Reinier was zoals ik zei, onbekommerd. Hij gaf zijn laatste (geleende) centen nog weg. Ondanks allerlei tegenslagen had hij een rotsvast vertrouwen dat het hem goed zou gaan. Hij kon behoorlijk de draak steken wanneer het te serieus werd of wanneer heilige huisjes omver geworpen moesten worden. Hij had ontzettend veel voorstellingsvermogen en kon daar naïef volgend in zijn. Al tijdens zijn studie als fysiotherapeut ging hij uitdagingen niet uit de weg. Zo had Reinier al professionele spulletjes gekocht en trad hij op als voetbal- en softbalverzorger. Op mijn aanmerking dat hij daar toch nog geen ervaring in had, zei Reinier “Pa, als je van pijn ligt te krimpen op het veld zijn ze blij met een natte spons van mij”. Reiniers studie was inmiddels succesvol afgesloten. Hij was op die bewuste dag op weg naar de Amerikaanse Ambassade. Hij had ergens het plan opgevat om voor arts in Amerika verder te gaan studeren. Daarmee kwam hij die 19e oktober op de verkeerde plek terecht. Achteraf bleek dat hij niet in de bus zat waar een Hamaslid een zelfmoordactie pleegde. Hij was de straat overgestoken, moest wachten voor een bus toen deze door de afgaande bom explodeerde. Op dat moment stond zijn vriend op de luchthaven van Tel Aviv tevergeefs op Reinier te wachten.
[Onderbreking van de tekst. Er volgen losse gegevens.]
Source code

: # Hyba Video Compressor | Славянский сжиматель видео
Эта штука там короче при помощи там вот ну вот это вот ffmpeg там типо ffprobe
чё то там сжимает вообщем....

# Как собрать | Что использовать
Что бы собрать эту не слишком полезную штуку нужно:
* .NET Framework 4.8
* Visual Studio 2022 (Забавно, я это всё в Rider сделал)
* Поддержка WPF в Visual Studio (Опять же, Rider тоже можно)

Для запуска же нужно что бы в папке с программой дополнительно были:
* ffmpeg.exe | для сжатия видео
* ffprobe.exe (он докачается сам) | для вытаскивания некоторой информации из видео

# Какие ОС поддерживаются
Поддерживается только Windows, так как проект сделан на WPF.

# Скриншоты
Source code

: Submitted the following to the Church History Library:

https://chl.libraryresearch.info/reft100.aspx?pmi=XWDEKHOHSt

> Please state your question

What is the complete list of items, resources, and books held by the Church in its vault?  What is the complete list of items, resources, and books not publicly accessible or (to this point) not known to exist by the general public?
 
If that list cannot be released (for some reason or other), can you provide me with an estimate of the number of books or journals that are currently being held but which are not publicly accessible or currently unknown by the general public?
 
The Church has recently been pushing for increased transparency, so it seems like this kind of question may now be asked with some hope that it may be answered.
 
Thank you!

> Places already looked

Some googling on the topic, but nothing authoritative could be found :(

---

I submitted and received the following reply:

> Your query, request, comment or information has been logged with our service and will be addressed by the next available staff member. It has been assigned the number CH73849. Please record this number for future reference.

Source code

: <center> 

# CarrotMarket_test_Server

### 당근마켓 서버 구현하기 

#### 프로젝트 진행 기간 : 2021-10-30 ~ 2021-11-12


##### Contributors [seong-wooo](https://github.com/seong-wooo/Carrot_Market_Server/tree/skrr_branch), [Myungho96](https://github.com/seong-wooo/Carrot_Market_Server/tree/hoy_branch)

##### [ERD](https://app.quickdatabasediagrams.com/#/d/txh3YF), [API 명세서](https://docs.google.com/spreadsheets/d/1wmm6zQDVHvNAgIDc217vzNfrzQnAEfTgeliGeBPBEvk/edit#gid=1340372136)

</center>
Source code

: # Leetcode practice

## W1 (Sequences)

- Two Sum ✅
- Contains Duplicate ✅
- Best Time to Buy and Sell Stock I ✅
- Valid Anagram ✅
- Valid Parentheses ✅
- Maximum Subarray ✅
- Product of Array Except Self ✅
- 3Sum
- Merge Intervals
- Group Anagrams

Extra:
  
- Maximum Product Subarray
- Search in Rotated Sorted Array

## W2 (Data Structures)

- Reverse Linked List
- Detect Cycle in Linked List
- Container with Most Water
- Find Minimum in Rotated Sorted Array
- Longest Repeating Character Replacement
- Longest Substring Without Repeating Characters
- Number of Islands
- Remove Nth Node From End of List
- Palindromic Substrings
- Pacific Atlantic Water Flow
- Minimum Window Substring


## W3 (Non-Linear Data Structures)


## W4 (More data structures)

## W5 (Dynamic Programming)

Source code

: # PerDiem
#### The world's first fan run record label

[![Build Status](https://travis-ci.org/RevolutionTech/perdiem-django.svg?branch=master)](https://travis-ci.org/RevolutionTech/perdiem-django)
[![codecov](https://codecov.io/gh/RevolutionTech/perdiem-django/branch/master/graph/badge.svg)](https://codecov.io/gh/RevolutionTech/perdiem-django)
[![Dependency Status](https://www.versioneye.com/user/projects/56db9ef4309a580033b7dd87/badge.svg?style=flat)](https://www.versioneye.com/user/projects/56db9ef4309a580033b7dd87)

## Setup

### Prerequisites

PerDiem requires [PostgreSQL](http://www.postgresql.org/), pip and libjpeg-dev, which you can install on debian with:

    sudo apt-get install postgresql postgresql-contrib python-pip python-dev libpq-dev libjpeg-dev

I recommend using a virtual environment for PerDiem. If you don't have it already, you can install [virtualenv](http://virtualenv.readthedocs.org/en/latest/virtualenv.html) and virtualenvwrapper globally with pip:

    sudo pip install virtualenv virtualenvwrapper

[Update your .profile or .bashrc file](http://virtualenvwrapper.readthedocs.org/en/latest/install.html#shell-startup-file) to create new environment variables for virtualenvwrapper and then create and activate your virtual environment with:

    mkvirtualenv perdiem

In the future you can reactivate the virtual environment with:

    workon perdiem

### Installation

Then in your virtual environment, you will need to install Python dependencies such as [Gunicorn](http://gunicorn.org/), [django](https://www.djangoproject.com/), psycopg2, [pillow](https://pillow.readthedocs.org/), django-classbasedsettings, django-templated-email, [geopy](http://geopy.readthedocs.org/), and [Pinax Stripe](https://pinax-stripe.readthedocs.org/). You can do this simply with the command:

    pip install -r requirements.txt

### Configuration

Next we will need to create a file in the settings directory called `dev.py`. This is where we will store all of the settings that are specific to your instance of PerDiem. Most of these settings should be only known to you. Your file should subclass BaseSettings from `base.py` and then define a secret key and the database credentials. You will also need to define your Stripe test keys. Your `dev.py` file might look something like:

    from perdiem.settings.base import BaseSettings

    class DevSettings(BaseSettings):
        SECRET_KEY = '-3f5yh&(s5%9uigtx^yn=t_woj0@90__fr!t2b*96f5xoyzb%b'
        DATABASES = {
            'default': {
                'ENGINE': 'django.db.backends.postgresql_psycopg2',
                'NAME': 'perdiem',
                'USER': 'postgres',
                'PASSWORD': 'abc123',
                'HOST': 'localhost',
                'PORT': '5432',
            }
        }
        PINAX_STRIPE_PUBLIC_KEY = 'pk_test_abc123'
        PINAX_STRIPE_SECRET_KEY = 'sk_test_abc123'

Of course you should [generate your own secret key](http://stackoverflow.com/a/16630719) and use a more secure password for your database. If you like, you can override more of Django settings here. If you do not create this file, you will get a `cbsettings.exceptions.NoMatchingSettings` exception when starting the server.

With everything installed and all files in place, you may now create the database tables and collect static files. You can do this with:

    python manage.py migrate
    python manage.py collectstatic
Op zijn grafsteen staat gegraveerd:

‘Zijn lichaam genomen uit haat, zijn ziel gegeven voor vrede’

Vele jaren was het voor mij alsof ik geamputeerd door het leven ging. Beroofd van een van de mooiste delen van mijn leven, mijn (oudste) zoon. Achteraf, het is inmiddels 16 jaar later, heeft het zeven jaar geduurd eer ik werkelijk de ambities weer voelde die ik innerlijk in mij heb. De eerste jaren waren overleven, accepteren en gewoon maar doorgaan. Tot het moment dat ik gelegenheid kreeg om een mastersopleiding te volgen. Ik had sinds jaar en dag een officiersfunctie binnen de rampenbestrijding. Toen ik besefte dat Reinier graag wilde studeren maar hem dit was ontnomen, heb ik de spirit kunnen vinden Master of Crisis and Disastermanagement te volgen. Bij de diploma-uitreiking met allerlei gewichtige plichtplegingen van hoge omes hief ik de bul met een kreet van “Yes” strak omhoog naar de hemel gereikt. Ongepast vond men, maar ik voelde Reiniers grijns en schouderklop.

Het verlies van onze dierbaren, onze kinderen, is vreselijk. Het lijkt alsof het leven ophoudt, het verder zinloos is. Inmiddels echter, vind ik het een wonder dat Reinier, dat geweldige, mooie zielsmens, mij als vader heeft uitgekozen! Met dat bewustzijn kun je toch verder! Met dat weten denk ik een bijdrage te kunnen leveren aan het (goed) laten functioneren van onze vereniging.